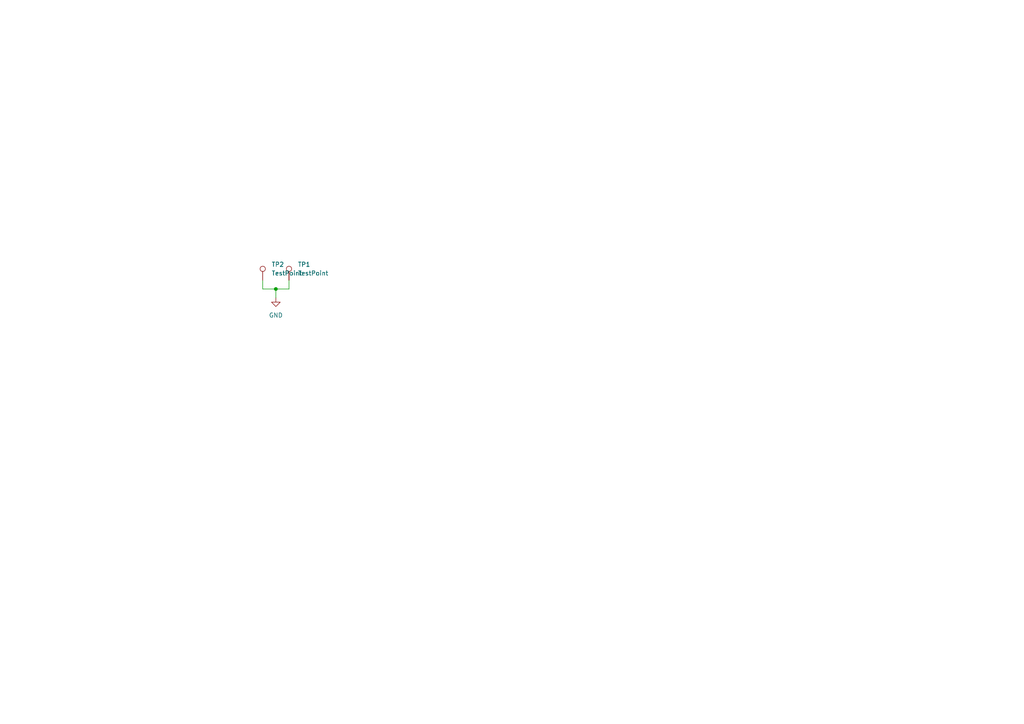
<source format=kicad_sch>
(kicad_sch (version 20211123) (generator eeschema)

  (uuid 12bf1c78-cf1c-4232-b12c-531ee614b771)

  (paper "A4")

  

  (junction (at 80.01 83.82) (diameter 0) (color 0 0 0 0)
    (uuid a9520c49-f047-412d-a87c-152703e8f818)
  )

  (wire (pts (xy 76.2 83.82) (xy 80.01 83.82))
    (stroke (width 0) (type default) (color 0 0 0 0))
    (uuid 331c7220-512e-424e-a780-6877e6bdda7c)
  )
  (wire (pts (xy 80.01 83.82) (xy 83.82 83.82))
    (stroke (width 0) (type default) (color 0 0 0 0))
    (uuid 52535623-880b-42e5-9c3f-4bb888f3d513)
  )
  (wire (pts (xy 83.82 83.82) (xy 83.82 81.28))
    (stroke (width 0) (type default) (color 0 0 0 0))
    (uuid 64c60327-f79c-4ead-8c1a-53f5a12cb611)
  )
  (wire (pts (xy 80.01 83.82) (xy 80.01 86.36))
    (stroke (width 0) (type default) (color 0 0 0 0))
    (uuid a10cdf34-ebe1-49be-8ed9-e0cb339c074a)
  )
  (wire (pts (xy 76.2 81.28) (xy 76.2 83.82))
    (stroke (width 0) (type default) (color 0 0 0 0))
    (uuid f819227d-f509-401d-82ea-02014a3a807b)
  )

  (symbol (lib_id "Connector:TestPoint") (at 76.2 81.28 0) (unit 1)
    (in_bom yes) (on_board yes) (fields_autoplaced)
    (uuid 0117c621-cc25-40b0-8c1b-8bef4b3bbba7)
    (property "Reference" "TP2" (id 0) (at 78.74 76.7079 0)
      (effects (font (size 1.27 1.27)) (justify left))
    )
    (property "Value" "TestPoint" (id 1) (at 78.74 79.2479 0)
      (effects (font (size 1.27 1.27)) (justify left))
    )
    (property "Footprint" "TestPoint:TestPoint_Pad_1.0x1.0mm" (id 2) (at 81.28 81.28 0)
      (effects (font (size 1.27 1.27)) hide)
    )
    (property "Datasheet" "~" (id 3) (at 81.28 81.28 0)
      (effects (font (size 1.27 1.27)) hide)
    )
    (pin "1" (uuid 8144f34c-c5ca-44f0-9fe0-909a2a223ce8))
  )

  (symbol (lib_id "Connector:TestPoint") (at 83.82 81.28 0) (unit 1)
    (in_bom yes) (on_board yes) (fields_autoplaced)
    (uuid 38c59b1c-a773-4456-9794-6ed909a538f6)
    (property "Reference" "TP1" (id 0) (at 86.36 76.7079 0)
      (effects (font (size 1.27 1.27)) (justify left))
    )
    (property "Value" "TestPoint" (id 1) (at 86.36 79.2479 0)
      (effects (font (size 1.27 1.27)) (justify left))
    )
    (property "Footprint" "TestPoint:TestPoint_Pad_1.0x1.0mm" (id 2) (at 88.9 81.28 0)
      (effects (font (size 1.27 1.27)) hide)
    )
    (property "Datasheet" "~" (id 3) (at 88.9 81.28 0)
      (effects (font (size 1.27 1.27)) hide)
    )
    (pin "1" (uuid 8d71cb94-824a-40b1-bd6f-eca8e029e849))
  )

  (symbol (lib_id "power:GND") (at 80.01 86.36 0) (unit 1)
    (in_bom yes) (on_board yes) (fields_autoplaced)
    (uuid bd82b285-48e4-4bc5-bc7c-704fe7ffdb49)
    (property "Reference" "#PWR0101" (id 0) (at 80.01 92.71 0)
      (effects (font (size 1.27 1.27)) hide)
    )
    (property "Value" "GND" (id 1) (at 80.01 91.44 0))
    (property "Footprint" "" (id 2) (at 80.01 86.36 0)
      (effects (font (size 1.27 1.27)) hide)
    )
    (property "Datasheet" "" (id 3) (at 80.01 86.36 0)
      (effects (font (size 1.27 1.27)) hide)
    )
    (pin "1" (uuid 73fc3ece-5b6f-4cf9-9029-a185908b652c))
  )

  (sheet_instances
    (path "/" (page "1"))
  )

  (symbol_instances
    (path "/bd82b285-48e4-4bc5-bc7c-704fe7ffdb49"
      (reference "#PWR0101") (unit 1) (value "GND") (footprint "")
    )
    (path "/38c59b1c-a773-4456-9794-6ed909a538f6"
      (reference "TP1") (unit 1) (value "TestPoint") (footprint "TestPoint:TestPoint_Pad_1.0x1.0mm")
    )
    (path "/0117c621-cc25-40b0-8c1b-8bef4b3bbba7"
      (reference "TP2") (unit 1) (value "TestPoint") (footprint "TestPoint:TestPoint_Pad_1.0x1.0mm")
    )
  )
)

</source>
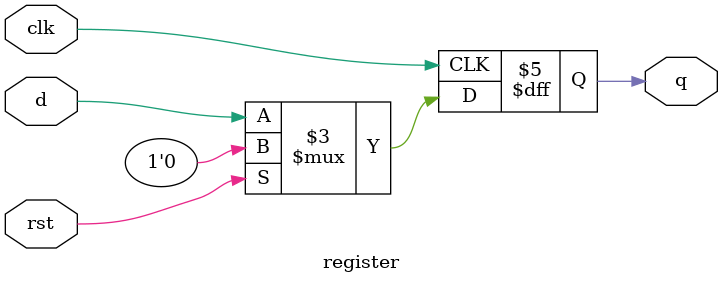
<source format=sv>
`timescale 1ns/1ns 
module register(/*AUTOARG*/
   // Outputs
   q,
   // Inputs
   clk, rst, d
   ); 
   // Outputs
   output q;
   // Inputs
   input clk; 
   input rst;
   input d;
   
 
  /*AUTOREG*/ 
  // Beginning of automatic regs (for this module's undeclared outputs)
  reg			q;
  // End of automatics
  /*AUTOWIRE*/ 
 
always_ff@(posedge clk)
  if(rst)
    q <= 1'b0;
  else
    q <= d;
   
endmodule 
// Local Variables: 
// Verilog-Library-Directories: (".")
// End:

</source>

**Activity**:
Give back every record exactly, dropping its pictures.

**Task result**:
<source format=kicad_sch>
(kicad_sch (version 20211123) (generator eeschema)

  (uuid 12bf1c78-cf1c-4232-b12c-531ee614b771)

  (paper "A4")

  

  (junction (at 80.01 83.82) (diameter 0) (color 0 0 0 0)
    (uuid a9520c49-f047-412d-a87c-152703e8f818)
  )

  (wire (pts (xy 76.2 83.82) (xy 80.01 83.82))
    (stroke (width 0) (type default) (color 0 0 0 0))
    (uuid 331c7220-512e-424e-a780-6877e6bdda7c)
  )
  (wire (pts (xy 80.01 83.82) (xy 83.82 83.82))
    (stroke (width 0) (type default) (color 0 0 0 0))
    (uuid 52535623-880b-42e5-9c3f-4bb888f3d513)
  )
  (wire (pts (xy 83.82 83.82) (xy 83.82 81.28))
    (stroke (width 0) (type default) (color 0 0 0 0))
    (uuid 64c60327-f79c-4ead-8c1a-53f5a12cb611)
  )
  (wire (pts (xy 80.01 83.82) (xy 80.01 86.36))
    (stroke (width 0) (type default) (color 0 0 0 0))
    (uuid a10cdf34-ebe1-49be-8ed9-e0cb339c074a)
  )
  (wire (pts (xy 76.2 81.28) (xy 76.2 83.82))
    (stroke (width 0) (type default) (color 0 0 0 0))
    (uuid f819227d-f509-401d-82ea-02014a3a807b)
  )

  (symbol (lib_id "Connector:TestPoint") (at 76.2 81.28 0) (unit 1)
    (in_bom yes) (on_board yes) (fields_autoplaced)
    (uuid 0117c621-cc25-40b0-8c1b-8bef4b3bbba7)
    (property "Reference" "TP2" (id 0) (at 78.74 76.7079 0)
      (effects (font (size 1.27 1.27)) (justify left))
    )
    (property "Value" "TestPoint" (id 1) (at 78.74 79.2479 0)
      (effects (font (size 1.27 1.27)) (justify left))
    )
    (property "Footprint" "TestPoint:TestPoint_Pad_1.0x1.0mm" (id 2) (at 81.28 81.28 0)
      (effects (font (size 1.27 1.27)) hide)
    )
    (property "Datasheet" "~" (id 3) (at 81.28 81.28 0)
      (effects (font (size 1.27 1.27)) hide)
    )
    (pin "1" (uuid 8144f34c-c5ca-44f0-9fe0-909a2a223ce8))
  )

  (symbol (lib_id "Connector:TestPoint") (at 83.82 81.28 0) (unit 1)
    (in_bom yes) (on_board yes) (fields_autoplaced)
    (uuid 38c59b1c-a773-4456-9794-6ed909a538f6)
    (property "Reference" "TP1" (id 0) (at 86.36 76.7079 0)
      (effects (font (size 1.27 1.27)) (justify left))
    )
    (property "Value" "TestPoint" (id 1) (at 86.36 79.2479 0)
      (effects (font (size 1.27 1.27)) (justify left))
    )
    (property "Footprint" "TestPoint:TestPoint_Pad_1.0x1.0mm" (id 2) (at 88.9 81.28 0)
      (effects (font (size 1.27 1.27)) hide)
    )
    (property "Datasheet" "~" (id 3) (at 88.9 81.28 0)
      (effects (font (size 1.27 1.27)) hide)
    )
    (pin "1" (uuid 8d71cb94-824a-40b1-bd6f-eca8e029e849))
  )

  (symbol (lib_id "power:GND") (at 80.01 86.36 0) (unit 1)
    (in_bom yes) (on_board yes) (fields_autoplaced)
    (uuid bd82b285-48e4-4bc5-bc7c-704fe7ffdb49)
    (property "Reference" "#PWR0101" (id 0) (at 80.01 92.71 0)
      (effects (font (size 1.27 1.27)) hide)
    )
    (property "Value" "GND" (id 1) (at 80.01 91.44 0))
    (property "Footprint" "" (id 2) (at 80.01 86.36 0)
      (effects (font (size 1.27 1.27)) hide)
    )
    (property "Datasheet" "" (id 3) (at 80.01 86.36 0)
      (effects (font (size 1.27 1.27)) hide)
    )
    (pin "1" (uuid 73fc3ece-5b6f-4cf9-9029-a185908b652c))
  )

  (sheet_instances
    (path "/" (page "1"))
  )

  (symbol_instances
    (path "/bd82b285-48e4-4bc5-bc7c-704fe7ffdb49"
      (reference "#PWR0101") (unit 1) (value "GND") (footprint "")
    )
    (path "/38c59b1c-a773-4456-9794-6ed909a538f6"
      (reference "TP1") (unit 1) (value "TestPoint") (footprint "TestPoint:TestPoint_Pad_1.0x1.0mm")
    )
    (path "/0117c621-cc25-40b0-8c1b-8bef4b3bbba7"
      (reference "TP2") (unit 1) (value "TestPoint") (footprint "TestPoint:TestPoint_Pad_1.0x1.0mm")
    )
  )
)

</source>
<source format=sv>
`timescale 1ns/1ns 
module register(/*AUTOARG*/
   // Outputs
   q,
   // Inputs
   clk, rst, d
   ); 
   // Outputs
   output q;
   // Inputs
   input clk; 
   input rst;
   input d;
   
 
  /*AUTOREG*/ 
  // Beginning of automatic regs (for this module's undeclared outputs)
  reg			q;
  // End of automatics
  /*AUTOWIRE*/ 
 
always_ff@(posedge clk)
  if(rst)
    q <= 1'b0;
  else
    q <= d;
   
endmodule 
// Local Variables: 
// Verilog-Library-Directories: (".")
// End:

</source>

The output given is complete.